- _Problem to solve_
Search the entries below for the word "Rendered" and copy each line that has it.
--- START ---
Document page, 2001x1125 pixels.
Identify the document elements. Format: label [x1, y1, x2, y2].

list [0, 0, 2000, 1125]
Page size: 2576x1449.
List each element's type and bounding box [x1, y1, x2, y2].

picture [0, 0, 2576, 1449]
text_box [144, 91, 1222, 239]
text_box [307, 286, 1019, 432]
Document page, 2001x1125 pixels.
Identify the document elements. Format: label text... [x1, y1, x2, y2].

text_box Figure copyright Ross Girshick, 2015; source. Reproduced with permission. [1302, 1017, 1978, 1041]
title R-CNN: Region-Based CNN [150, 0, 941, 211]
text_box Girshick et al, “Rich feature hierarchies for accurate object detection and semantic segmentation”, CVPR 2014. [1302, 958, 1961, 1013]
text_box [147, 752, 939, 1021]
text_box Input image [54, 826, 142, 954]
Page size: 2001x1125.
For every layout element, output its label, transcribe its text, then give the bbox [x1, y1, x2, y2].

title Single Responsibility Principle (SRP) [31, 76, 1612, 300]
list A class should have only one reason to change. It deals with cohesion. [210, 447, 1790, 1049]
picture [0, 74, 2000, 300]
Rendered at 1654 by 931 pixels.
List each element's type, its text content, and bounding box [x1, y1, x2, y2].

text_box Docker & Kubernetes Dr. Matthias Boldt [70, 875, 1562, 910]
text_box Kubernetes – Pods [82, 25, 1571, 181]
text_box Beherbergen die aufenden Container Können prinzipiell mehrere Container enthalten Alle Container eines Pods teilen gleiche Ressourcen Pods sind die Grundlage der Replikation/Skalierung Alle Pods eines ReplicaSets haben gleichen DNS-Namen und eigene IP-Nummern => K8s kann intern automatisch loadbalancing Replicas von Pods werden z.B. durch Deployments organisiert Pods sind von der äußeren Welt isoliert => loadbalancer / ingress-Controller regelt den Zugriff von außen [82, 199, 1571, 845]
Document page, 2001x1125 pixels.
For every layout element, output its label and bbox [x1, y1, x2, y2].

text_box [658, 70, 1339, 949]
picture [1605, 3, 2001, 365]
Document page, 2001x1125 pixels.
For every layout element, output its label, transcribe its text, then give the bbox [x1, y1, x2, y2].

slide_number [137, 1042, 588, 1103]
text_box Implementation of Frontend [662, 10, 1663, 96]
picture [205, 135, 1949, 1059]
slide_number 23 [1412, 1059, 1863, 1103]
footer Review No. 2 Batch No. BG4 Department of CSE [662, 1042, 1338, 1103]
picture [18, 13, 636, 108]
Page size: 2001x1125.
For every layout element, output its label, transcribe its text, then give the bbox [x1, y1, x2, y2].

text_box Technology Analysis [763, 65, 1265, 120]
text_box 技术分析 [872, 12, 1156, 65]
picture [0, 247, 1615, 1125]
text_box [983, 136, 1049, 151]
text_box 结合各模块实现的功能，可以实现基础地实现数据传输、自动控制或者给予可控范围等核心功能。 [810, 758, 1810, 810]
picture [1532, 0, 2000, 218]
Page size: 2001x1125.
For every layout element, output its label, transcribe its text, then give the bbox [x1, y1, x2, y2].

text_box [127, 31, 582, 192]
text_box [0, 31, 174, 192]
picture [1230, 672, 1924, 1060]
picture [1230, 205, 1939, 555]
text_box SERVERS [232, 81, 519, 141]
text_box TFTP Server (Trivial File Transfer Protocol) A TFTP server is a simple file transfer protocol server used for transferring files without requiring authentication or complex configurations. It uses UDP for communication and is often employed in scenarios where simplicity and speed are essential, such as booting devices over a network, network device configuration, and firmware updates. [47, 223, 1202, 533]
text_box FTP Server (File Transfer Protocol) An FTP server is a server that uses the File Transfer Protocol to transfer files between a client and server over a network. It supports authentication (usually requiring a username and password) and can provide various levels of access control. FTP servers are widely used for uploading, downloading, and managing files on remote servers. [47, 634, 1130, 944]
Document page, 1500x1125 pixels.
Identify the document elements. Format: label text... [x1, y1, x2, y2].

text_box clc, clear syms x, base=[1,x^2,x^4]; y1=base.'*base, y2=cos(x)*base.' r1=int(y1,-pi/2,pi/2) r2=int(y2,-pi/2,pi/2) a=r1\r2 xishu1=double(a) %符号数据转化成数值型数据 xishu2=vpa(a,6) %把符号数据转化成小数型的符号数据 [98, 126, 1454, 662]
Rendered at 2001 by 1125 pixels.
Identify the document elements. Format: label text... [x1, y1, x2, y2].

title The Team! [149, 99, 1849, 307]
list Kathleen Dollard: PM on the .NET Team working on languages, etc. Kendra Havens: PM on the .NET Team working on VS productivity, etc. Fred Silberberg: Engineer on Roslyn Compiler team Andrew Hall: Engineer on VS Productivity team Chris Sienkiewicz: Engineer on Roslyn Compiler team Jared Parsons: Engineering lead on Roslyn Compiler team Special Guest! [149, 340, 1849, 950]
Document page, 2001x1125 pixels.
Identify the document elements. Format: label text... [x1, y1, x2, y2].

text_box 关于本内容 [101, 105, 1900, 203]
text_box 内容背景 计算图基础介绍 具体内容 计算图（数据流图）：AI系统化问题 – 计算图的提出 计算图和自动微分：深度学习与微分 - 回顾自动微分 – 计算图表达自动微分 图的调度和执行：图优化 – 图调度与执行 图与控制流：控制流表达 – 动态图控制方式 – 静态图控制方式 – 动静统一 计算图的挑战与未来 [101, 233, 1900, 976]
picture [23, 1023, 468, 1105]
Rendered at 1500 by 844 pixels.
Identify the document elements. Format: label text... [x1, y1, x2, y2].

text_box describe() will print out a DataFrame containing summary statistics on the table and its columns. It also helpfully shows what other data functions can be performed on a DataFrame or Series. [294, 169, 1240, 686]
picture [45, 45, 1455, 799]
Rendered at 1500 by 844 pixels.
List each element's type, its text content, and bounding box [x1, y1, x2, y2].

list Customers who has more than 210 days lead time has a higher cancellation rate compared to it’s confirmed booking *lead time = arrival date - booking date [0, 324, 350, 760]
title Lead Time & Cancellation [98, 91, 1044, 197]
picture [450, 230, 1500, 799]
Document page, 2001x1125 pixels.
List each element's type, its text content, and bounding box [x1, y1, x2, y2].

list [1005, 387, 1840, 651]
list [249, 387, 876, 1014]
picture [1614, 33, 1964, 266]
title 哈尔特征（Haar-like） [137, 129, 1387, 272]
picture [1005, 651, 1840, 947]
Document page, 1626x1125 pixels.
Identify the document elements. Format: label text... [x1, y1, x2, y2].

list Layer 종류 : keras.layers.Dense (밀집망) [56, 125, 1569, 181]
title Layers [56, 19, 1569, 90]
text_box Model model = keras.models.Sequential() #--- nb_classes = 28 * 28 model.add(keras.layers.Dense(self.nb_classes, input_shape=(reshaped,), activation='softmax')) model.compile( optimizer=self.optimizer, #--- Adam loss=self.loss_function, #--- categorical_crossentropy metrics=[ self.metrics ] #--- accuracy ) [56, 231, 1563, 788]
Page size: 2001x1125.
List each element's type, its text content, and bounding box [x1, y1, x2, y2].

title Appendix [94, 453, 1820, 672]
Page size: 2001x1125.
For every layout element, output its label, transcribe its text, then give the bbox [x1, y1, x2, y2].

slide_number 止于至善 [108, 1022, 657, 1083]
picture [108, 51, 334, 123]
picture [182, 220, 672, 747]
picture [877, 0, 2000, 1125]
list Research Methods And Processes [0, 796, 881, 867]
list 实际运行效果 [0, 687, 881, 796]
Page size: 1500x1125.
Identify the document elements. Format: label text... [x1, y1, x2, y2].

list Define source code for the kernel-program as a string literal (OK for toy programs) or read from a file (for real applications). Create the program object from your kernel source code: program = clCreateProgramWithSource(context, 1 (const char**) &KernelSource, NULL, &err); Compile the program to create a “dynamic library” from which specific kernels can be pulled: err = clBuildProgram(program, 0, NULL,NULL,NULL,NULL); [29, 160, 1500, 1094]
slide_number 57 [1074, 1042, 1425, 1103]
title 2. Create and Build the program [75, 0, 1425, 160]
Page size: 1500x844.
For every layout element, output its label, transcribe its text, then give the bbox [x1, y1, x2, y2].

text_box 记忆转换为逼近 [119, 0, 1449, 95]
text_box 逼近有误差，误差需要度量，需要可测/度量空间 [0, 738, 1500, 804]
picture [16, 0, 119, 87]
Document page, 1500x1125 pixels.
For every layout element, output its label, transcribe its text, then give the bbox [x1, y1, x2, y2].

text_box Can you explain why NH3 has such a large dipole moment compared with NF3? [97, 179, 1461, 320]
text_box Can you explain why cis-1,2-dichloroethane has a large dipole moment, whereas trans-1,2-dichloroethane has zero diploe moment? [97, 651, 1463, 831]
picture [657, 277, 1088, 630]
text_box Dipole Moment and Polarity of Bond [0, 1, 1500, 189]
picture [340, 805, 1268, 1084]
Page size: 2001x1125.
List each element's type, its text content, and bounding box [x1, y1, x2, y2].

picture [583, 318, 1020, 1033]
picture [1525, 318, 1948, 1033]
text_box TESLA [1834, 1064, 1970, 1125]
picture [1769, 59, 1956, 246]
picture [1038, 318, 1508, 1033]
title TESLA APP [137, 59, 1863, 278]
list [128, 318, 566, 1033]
--- END ---
- _Written response_
Rendered at 1654 by 931 pixels.
Rendered at 2001 by 1125 pixels.
Rendered at 1500 by 844 pixels.
Rendered at 1500 by 844 pixels.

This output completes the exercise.